Cinnamon, like many spices, has antioxidant and anti-inflammatory properties. It also has a centuries-long history of medicinal use around the world.
But the U.S. National Center for Complementary and Integrative Health says that “high-quality clinical evidence to support the use of cinnamon for any medical condition is generally lacking.”
Most of the clinical trials that have taken place have focused on the spice’s possible effect on blood sugar for people with diabetes. Little, if any, clinical research has been done on the spice’s possible brain-boosting properties.
Pahan hopes to change that.
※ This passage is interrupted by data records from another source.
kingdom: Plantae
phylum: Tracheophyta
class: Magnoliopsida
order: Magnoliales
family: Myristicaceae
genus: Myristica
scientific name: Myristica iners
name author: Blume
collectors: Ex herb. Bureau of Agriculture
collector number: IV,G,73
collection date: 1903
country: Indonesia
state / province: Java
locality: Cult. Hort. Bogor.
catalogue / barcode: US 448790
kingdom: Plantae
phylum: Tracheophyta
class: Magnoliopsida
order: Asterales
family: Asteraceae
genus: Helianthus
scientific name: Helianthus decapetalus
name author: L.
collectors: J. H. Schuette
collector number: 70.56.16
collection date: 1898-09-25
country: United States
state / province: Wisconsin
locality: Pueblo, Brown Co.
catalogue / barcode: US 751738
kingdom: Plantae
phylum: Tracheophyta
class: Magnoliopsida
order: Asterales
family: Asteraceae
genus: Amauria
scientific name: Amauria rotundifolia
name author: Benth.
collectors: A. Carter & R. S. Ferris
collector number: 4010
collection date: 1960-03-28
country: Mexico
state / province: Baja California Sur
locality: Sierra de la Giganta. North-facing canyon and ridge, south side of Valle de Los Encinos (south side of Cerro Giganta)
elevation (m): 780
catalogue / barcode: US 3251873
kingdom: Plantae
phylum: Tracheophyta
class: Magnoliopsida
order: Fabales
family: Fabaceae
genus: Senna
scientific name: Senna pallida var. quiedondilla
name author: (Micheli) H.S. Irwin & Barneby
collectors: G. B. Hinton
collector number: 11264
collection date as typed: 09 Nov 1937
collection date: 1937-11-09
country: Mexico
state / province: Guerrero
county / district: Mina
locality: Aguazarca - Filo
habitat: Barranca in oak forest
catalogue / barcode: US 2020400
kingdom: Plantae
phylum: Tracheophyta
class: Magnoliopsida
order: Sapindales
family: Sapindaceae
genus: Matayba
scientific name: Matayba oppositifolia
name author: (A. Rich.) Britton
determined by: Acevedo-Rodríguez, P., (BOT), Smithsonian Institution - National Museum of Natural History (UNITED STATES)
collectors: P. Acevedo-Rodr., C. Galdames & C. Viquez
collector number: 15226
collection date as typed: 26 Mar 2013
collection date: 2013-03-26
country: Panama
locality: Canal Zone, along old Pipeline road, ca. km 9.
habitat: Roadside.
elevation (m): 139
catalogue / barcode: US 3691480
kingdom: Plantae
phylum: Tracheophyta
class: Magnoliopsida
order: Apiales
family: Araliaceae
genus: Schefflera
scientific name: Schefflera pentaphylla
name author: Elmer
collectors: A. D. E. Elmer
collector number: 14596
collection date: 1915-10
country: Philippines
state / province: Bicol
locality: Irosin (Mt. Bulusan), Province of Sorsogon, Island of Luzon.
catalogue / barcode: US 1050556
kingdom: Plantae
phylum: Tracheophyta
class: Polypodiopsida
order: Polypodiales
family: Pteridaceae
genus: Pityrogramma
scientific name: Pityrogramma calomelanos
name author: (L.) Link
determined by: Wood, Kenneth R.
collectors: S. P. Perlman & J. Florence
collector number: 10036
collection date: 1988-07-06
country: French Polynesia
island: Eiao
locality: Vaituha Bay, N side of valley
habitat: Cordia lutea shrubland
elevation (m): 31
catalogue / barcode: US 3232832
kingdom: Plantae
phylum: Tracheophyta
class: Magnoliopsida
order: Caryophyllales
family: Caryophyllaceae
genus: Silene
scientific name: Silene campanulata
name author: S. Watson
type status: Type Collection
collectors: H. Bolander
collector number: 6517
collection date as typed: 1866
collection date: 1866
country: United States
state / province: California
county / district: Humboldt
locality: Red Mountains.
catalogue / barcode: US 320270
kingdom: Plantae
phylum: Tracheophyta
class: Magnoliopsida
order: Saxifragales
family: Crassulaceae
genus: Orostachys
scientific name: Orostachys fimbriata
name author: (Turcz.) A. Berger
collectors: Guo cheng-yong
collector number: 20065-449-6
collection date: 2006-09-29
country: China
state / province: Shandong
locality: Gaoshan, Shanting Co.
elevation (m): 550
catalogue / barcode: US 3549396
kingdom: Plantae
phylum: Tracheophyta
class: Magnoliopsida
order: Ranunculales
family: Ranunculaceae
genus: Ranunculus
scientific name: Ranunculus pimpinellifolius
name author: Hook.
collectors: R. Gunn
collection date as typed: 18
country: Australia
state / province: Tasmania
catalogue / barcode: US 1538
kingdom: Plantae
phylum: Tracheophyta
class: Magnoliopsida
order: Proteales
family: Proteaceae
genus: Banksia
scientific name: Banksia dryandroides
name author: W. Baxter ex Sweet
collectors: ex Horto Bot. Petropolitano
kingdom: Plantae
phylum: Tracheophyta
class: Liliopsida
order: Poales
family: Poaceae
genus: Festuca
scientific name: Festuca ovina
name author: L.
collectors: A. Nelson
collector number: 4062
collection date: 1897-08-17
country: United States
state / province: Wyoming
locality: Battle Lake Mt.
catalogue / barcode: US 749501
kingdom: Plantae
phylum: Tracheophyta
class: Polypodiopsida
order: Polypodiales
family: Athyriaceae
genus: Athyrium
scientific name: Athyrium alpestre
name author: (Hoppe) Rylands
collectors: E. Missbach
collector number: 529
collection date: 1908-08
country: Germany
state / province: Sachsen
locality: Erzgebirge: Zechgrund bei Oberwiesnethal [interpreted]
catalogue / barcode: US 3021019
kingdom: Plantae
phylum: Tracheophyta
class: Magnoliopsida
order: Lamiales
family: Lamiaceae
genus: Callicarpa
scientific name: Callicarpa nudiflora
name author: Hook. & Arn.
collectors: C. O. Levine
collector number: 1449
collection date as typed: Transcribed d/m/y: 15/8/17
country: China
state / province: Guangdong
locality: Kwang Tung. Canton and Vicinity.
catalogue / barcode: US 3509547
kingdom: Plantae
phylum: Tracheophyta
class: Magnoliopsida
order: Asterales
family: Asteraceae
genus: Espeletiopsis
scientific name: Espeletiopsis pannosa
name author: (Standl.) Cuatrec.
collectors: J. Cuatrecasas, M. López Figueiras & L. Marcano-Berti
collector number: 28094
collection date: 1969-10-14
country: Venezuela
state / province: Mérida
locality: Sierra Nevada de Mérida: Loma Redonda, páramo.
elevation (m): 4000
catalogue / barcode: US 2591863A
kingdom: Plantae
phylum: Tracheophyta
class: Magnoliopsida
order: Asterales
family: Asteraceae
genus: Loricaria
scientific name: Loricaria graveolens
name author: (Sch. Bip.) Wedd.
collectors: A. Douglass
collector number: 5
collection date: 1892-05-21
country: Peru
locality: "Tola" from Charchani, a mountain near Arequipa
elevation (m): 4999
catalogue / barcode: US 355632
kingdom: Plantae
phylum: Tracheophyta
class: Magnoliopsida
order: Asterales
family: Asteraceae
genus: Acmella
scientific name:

Based on the promising results from the preclinical studies, he believes that “besides general memory improvement, cinnamon may target Alzheimer’s disease, mild cognitive impairment [a precursor to Alzheimer’s], and Parkinson’s disease as well.”
He is now talking with neurologists about planning a clinical trial on Alzheimer’s.
However, before you start heaping cinnamon on your oatmeal, keep a few caveats in mind, he advises.
First, most cinnamon found in the store is the Chinese variety, which contains a compound called coumarin that may be toxic to the liver in high amounts. A person would likely have to eat tons of cinnamon to run into a problem, but just the same, Pahan recommends the Ceylon or Sri Lanka type, which is coumarin-free.
Even then, don’t overdo it. “Anything in excess is toxic,” he said.
What about simply inhaling the spice? Will that benefit the brain?
“Simply smelling the spice may not help because cinnamaldehyde should be metabolized into cinnamic acid and then sodium benzoate,” he said. “For metabolism [to occur], cinnamaldehyde should be within the cell.”
Pahan added he takes about a teaspoonful of cinnamon powder mixed with honey as a supplement every night.
Should the research on cinnamon continue to move forward, he envisions a similar remedy being adopted by struggling students worldwide.
“Individual differences in learning and educational performance is a global issue,” he said. “In many cases, we find two students of the same background studying in the same class, and one turns out to be a poor learner and does worse than the other academically. Now we need to find a way to test this approach in poor learners.
“If these results are replicated in poor-learning students, it would be a remarkable advance. At present, we are not using any other spice or natural substance.”
The study was published in the Journal of Neuroimmune Pharmacology.